Due i testi che di lui ripropongo in due post in  successione ai miei
 amici lettori

Canzone di nozze[3]  

Sono venuta da te come gli astronauti,

Di pianeta in pianeta. La mia anima

Si apre dalle tue dieci dita sul mio corpo.

Prendimi a te, porta la colomba

 Ai confini del grido sui tuoi fianchi: l’orizzonte

E l’eco. Lascia i cavalli galoppare invano

Dietro di me, ché non vedo ancora la mia immagine

Nella loro acqua … Non vedo nessuno,

Nessuno, non ti vedo. Che ne hai fatto

Della mia libertà? Chi sono dietro

Le mura della città? Non una madre a strofinare

I miei lunghi capelli con il suo eterno henné

Non una  sorella che li  intrecci. Chi sono fuori dalle mura,

Tra i campi neutri e un cielo grigio? Sii

Mia madre nel paese degli stranieri e portami

Dolcemente verso ciò che sarò domani.


Chi sarò domani? Nascerò dalla tua

Costola, donna senz’altra preoccupazione

Che decorare il tuo universo? O piangerò laggiù

Una pietra che guidava le mie nuvole all’acqua del tuo pozzo?

Portami ai confini

Della terra prima che il mattino spunti su una luna

In lacrime di sangue nel letto. Portami dolcemente

Come la stella porta i sognatori, invano

E invano.

Invano guardo dietro ai monti di Moab

Nessun vento a riportare il vestito da sposa. Ti amo,

Ma il mio cuore vibra del ritorno dell’eco e langue

Per un altro iris. C’è tristezza più ambigua

Per l’anima della gioia della ragazza

Per le sue nozze? E ti amo benché mi ricordi

Di ieri e mi ricordi di aver dimenticato

L’eco nell’eco.


Eco nell’eco, sono venuta da te

Come il nome, che passa di essere in essere.
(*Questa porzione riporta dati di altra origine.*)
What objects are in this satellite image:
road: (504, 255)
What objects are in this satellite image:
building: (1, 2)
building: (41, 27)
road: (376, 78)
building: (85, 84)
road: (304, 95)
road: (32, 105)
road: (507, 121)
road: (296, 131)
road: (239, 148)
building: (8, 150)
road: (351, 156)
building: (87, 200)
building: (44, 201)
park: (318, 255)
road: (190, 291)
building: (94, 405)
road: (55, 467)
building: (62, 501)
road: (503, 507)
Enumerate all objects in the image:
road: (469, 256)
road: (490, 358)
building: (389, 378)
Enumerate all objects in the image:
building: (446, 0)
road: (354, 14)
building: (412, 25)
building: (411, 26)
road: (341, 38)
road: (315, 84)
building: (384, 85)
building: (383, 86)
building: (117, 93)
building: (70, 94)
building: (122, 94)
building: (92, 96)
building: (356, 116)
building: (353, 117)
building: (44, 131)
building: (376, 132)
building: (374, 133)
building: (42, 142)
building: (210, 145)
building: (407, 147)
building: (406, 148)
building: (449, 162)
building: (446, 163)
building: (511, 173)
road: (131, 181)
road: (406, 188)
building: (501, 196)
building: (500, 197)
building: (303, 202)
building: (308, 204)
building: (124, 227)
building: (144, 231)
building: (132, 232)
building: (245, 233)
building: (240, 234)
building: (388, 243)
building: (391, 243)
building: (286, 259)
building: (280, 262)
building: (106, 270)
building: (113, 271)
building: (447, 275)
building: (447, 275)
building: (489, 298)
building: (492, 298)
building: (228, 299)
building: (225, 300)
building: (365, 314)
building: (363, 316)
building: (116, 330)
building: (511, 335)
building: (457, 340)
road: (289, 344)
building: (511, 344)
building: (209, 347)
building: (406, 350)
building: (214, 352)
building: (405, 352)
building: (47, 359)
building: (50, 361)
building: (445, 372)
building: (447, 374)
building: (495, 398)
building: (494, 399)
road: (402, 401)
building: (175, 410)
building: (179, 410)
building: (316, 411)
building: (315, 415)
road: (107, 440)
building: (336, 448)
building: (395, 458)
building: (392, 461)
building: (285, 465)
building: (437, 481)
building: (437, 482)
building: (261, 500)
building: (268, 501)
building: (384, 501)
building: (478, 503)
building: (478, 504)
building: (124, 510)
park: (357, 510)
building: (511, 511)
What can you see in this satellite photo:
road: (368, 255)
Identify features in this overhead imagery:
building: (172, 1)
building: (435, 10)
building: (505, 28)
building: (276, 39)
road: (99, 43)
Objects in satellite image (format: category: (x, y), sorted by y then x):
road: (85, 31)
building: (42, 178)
Poco fa eravamo due stranieri in due paesi lontani,

Cosa sarò  dopodomani quando sarò due?

Che ne hai fatto della mia libertà?

Più ti temo più ti avvicino,


E non ho meriti,amore mio straniero,

Se non la mia passione.

Sii dunque una volpe buona tra le mie vigne

E con il verde dei tuoi occhi fissa il mio dolore.

Non tornerò al mio nome e alle mie steppe

Mai più

Mai più.

             




[1] Cfr. Emmanuel Levinas. Filosofo contemporaneo, ebreo lituano naturalizzato francese.
[3]Mahmud Darwish, “Canzone di nozze”, da  Il letto della straniera, Epochè ed., 2009.